Boehringer Ingelheim said it wants its Cyltezo biosimilar to be considered to have the same strength as both the original-concentration and high-concentration versions of Humira “because they contain the same total drug content per container.”
Recent draft guidance from the FDA suggests that the agency is willing to consider a reinterpretation of “strength.” However, Boehringer Ingelheim said that bringing the issue to prominence through its citizen petition helps to provide impetus for a change. “We are hopeful that by working closely with industry peers, payors, health care providers, and patient advocates, and engaging in a transparent and public discussion of the issues we have raised, the FDA will take a positive action on our petition.”

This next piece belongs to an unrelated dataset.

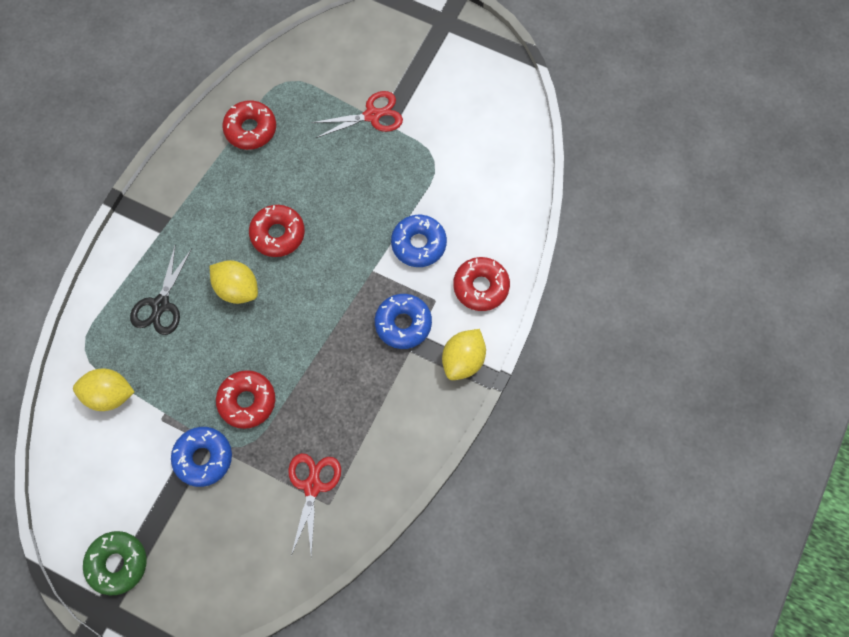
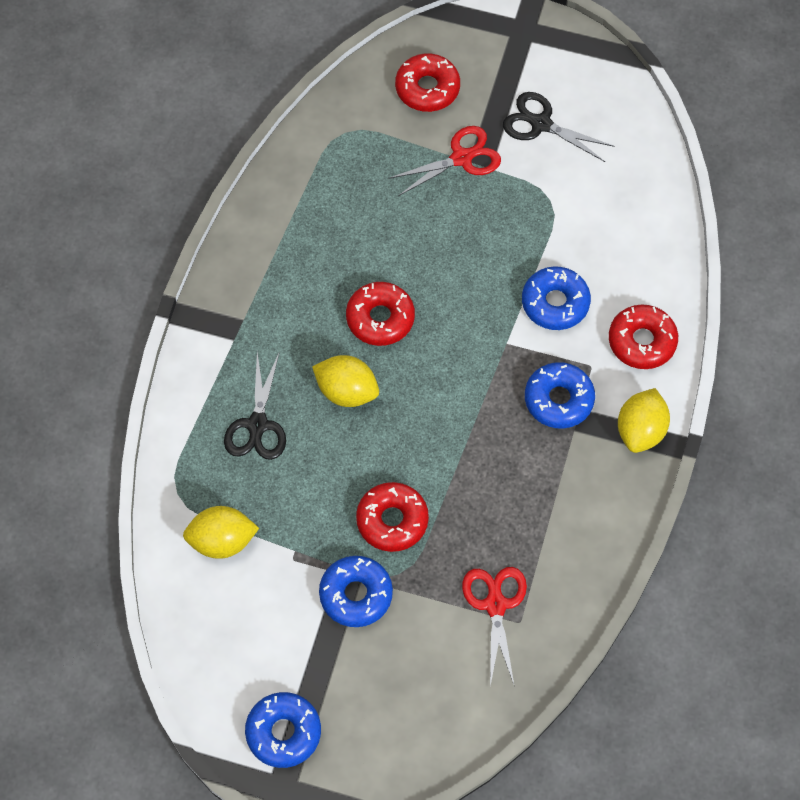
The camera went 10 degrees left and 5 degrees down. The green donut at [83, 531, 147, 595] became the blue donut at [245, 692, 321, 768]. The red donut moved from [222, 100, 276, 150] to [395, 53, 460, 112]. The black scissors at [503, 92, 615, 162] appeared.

In making its case for a reinterpretation of “strength,” Boehringer Ingelheim maintains that dropping the concentration emphasis would be more in line with the nurturing environment for biosimilars that Congress intended when it created the BPCIA, which incorporates the biosimilar approval pathway.
Asked whether the scientific decision of how “strength” should be defined should be left up to the FDA, not Congress, the company responded, “Boehringer Ingelheim believes that [the] FDA should be able to assess the clinical effects of concentration differences, if any, via the usual analytical and clinical studies required to demonstrate biosimilarity and interchangeability.
“This approach would distinguish between products that, despite minor concentration differences, have no clinically meaningful differences from the reference product and/or may be substituted for the reference product without the intervention of the prescribing physician, and those that cannot. [The] FDA can adequately address the clinical effect of concentration differences through BPCIA mechanisms other than ‘strength.' [The] FDA’s interpretation of ‘strength’ is incorrect as a matter of law,” the company said.